30 Nov Robots Will Not Fully Replace Investment Bankers
In the not-too-distant future, the state of many industries will include employees that work for the machines and those that work with the machines. The rest are likely to displaced–800 million or more–by the robot revolution. Job security in many fields over the coming years will be at a premium as companies look to save capex by inserting machines into more and more tasks. Those seeking job security are likely to work in fields that require high-touch, emotion-fueled, human-to-human interpersonal skills (something that is actually getting more rare these days) and highly-technical training. Although most investment bankers match this job description, none are full sheltered from the impending machine job-pocolypse:
While there is likely to be a large amount of displacement, it is unlikely that robots will steal all the jobs in investment banking. This is especially true in the middle-market where deals are driven more by the emotion than bits and bytes.

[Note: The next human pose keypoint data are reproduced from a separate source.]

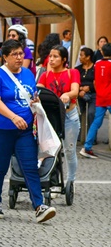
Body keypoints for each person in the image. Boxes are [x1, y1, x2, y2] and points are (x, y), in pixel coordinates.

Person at [0, 39, 56, 223]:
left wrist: (35, 103)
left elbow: (32, 94)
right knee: (0, 167)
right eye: (14, 54)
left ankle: (39, 207)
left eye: (21, 53)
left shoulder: (28, 74)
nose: (19, 57)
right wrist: (13, 117)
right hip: (1, 129)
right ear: (5, 57)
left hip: (24, 130)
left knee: (30, 167)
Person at [37, 45, 81, 193]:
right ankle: (53, 181)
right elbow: (38, 90)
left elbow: (75, 91)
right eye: (50, 56)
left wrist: (68, 95)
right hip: (52, 117)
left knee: (69, 150)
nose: (51, 59)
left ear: (63, 59)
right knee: (51, 149)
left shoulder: (72, 73)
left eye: (55, 56)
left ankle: (70, 181)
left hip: (69, 115)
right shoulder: (45, 75)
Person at [80, 43, 111, 159]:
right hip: (110, 96)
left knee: (96, 123)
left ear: (102, 52)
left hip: (100, 96)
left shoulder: (97, 64)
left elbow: (94, 82)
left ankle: (87, 147)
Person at [76, 47, 96, 136]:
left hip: (93, 93)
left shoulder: (95, 68)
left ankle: (91, 137)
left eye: (81, 55)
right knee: (77, 112)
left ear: (88, 57)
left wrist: (89, 88)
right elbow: (74, 81)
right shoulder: (77, 69)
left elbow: (98, 82)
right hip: (79, 94)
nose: (80, 57)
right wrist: (80, 89)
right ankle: (78, 135)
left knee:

Many traditionally-minded investment bankers in boutique shops are still operating in spreadsheets and Outlook–ignoring job-enhancing technology like advanced CRMs, marketing automation and artificial intelligence. As the machines continue to augment–all other comparables being equal among investment bankers (bedside manner, negotiation ability and soft interpersonal skills)– the investment bankers bankers with the best chops for running advanced processes via automation with the right technology, will win.
The level of disintermediation in investment banking is likely to be driven more by transaction type than any other factor. The rise of Initial Coin Offerings (ICOs) and the flexibility of Reg A+ are two examples that will continue to require less human work and input than say a $50M sell-side M&A transaction of a mid-west software development shop. No, most traditional businesses sold to strategics and private equity firms will still require the folksy charm of a solid intermediary. On the other hand, raising millions in a public offering of some type (IPO, ICO, Reg A+, etc.) is much less likely to need or receive the type of human intervention required in a sell-side deal.
I would expect the cost of job-stealing robots–while cheaper than paying the wages of an actual human–in many cases will come at a premium so as to justify the service, development and job displacement they create. As the price of high-tech, job-killing software and hardware in investment banking goes up, it is almost equally as likely that the fees charged by investment bankers will simultaneously decrease or be augmented. Falling fees is bad for many boutiques, but fine for those who can operate at some scale when it comes to shear deal quantity.
When it comes to machines, we will all need to learn to live, work and operate for and with them. When done well, the robots will ultimately enhance the scale, quality and scope of the work we do. The one thing we cannot completely do is ignore the value-add current and future technology will provide to various investment banking deal processes.